I see...so in (b), is the tension in the rope holding the bucket 50.5? If so, I still do not understand how to calculate the other tension, since it is not directly acting on the bucket. This just does not make sense to me. I figured out the bucket has a mass of 10.3 kg...and that's about as far as I got calculation wise.

Again, first look at (a). The bucket is at rest, so you can apply the equation of equilibrium, i.e. it is intuitive clear that the following must hold: mg=2*101 = 202. Now, since you know the weight of the bucket (the force of gravity acting on it), you can jump to part (b).
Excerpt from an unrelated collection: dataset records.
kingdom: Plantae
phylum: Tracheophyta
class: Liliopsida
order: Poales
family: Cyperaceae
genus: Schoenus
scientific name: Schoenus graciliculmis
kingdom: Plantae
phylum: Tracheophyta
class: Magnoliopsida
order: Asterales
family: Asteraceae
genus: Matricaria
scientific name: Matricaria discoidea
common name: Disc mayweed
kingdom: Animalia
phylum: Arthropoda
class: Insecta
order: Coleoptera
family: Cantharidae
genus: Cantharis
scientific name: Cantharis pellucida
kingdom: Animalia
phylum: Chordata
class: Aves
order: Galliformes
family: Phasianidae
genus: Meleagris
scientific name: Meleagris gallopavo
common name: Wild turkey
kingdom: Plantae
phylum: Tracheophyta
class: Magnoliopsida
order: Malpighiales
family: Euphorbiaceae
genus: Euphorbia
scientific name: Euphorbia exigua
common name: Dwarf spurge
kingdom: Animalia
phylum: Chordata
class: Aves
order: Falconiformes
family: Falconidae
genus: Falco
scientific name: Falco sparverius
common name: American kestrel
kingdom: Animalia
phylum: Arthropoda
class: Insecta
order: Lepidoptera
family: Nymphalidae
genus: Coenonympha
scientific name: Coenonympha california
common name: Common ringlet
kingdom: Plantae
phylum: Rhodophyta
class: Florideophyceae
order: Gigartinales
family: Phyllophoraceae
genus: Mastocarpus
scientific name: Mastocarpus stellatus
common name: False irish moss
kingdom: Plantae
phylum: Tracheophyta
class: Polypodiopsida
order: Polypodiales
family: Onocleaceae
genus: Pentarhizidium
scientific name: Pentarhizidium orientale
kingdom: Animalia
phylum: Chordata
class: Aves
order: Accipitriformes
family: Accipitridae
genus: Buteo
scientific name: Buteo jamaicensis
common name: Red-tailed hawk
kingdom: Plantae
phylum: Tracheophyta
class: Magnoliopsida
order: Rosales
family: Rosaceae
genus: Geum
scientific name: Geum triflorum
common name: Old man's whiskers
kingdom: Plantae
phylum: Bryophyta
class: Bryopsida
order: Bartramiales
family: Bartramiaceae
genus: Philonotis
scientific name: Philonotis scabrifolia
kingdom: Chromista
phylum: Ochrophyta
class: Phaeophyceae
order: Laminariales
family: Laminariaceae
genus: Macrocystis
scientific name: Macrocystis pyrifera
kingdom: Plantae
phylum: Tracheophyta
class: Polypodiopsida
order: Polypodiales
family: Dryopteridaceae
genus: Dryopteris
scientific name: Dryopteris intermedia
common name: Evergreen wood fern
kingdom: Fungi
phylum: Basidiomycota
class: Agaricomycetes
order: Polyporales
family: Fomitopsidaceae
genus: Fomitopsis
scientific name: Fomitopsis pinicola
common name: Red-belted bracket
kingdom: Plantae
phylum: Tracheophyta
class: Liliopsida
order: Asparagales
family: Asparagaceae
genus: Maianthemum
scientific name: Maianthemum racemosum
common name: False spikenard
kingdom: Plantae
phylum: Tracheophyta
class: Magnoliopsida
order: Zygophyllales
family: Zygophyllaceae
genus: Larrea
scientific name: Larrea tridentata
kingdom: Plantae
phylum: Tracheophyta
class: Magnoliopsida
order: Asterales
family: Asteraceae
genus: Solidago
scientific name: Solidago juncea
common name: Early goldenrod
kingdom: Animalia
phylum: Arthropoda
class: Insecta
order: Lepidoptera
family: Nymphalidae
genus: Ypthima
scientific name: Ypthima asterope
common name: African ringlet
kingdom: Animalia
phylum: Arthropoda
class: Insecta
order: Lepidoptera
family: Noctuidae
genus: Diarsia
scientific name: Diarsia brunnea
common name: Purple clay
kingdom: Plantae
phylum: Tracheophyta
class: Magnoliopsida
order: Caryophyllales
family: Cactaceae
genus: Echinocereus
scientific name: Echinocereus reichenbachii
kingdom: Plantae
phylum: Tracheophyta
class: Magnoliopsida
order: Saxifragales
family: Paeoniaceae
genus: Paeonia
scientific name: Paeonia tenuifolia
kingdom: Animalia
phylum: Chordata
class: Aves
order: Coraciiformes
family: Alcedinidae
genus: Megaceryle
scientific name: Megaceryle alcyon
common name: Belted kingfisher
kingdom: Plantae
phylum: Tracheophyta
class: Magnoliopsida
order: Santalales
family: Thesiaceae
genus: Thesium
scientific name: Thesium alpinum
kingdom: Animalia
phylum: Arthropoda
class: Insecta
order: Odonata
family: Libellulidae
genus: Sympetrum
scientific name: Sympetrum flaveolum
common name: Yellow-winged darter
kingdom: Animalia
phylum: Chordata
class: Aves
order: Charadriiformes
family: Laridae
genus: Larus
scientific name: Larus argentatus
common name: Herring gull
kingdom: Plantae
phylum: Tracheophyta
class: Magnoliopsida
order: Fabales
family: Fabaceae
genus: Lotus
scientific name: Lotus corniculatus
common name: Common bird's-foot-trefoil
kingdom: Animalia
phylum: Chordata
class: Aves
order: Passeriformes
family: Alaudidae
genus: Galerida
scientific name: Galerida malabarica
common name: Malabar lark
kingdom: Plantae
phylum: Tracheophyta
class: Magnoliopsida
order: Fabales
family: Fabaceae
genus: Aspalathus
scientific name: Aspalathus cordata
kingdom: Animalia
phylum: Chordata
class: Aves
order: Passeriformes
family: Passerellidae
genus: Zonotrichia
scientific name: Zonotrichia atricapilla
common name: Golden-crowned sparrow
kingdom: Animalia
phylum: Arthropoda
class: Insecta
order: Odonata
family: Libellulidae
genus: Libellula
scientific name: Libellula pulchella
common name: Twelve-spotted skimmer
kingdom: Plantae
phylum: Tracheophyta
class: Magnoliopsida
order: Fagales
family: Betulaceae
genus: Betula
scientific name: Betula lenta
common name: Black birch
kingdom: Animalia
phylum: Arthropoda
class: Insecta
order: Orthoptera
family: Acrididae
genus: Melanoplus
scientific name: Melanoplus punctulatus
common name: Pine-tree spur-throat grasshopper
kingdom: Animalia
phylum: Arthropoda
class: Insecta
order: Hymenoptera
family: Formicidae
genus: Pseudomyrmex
Since there is constant velocity involved, you can apply the equations of equilibrium, too (the sum of vertical forces applied onto the bucket must equal zero), so, you have mg = T, where T is the tension you need to find.

[metalmagik]

I don't know why I can't think straight tonight...I do have a little bit of a cold...sorry for all of this...

since mg = 2 * 101 and mg = T...T must equal 202 N, correct?

[radou]

I don't know why I can't think straight tonight...I do have a little bit of a cold...sorry for all of this...

since mg = 2 * 101 and mg = T...T must equal 202 N, correct?

Correct. :smile:

[metalmagik]

Thank you very much...If you're not busy with anything else and are in the mood for helping, respond to this...doing a webassign while sick is no picnic...if not thank you very much anyway.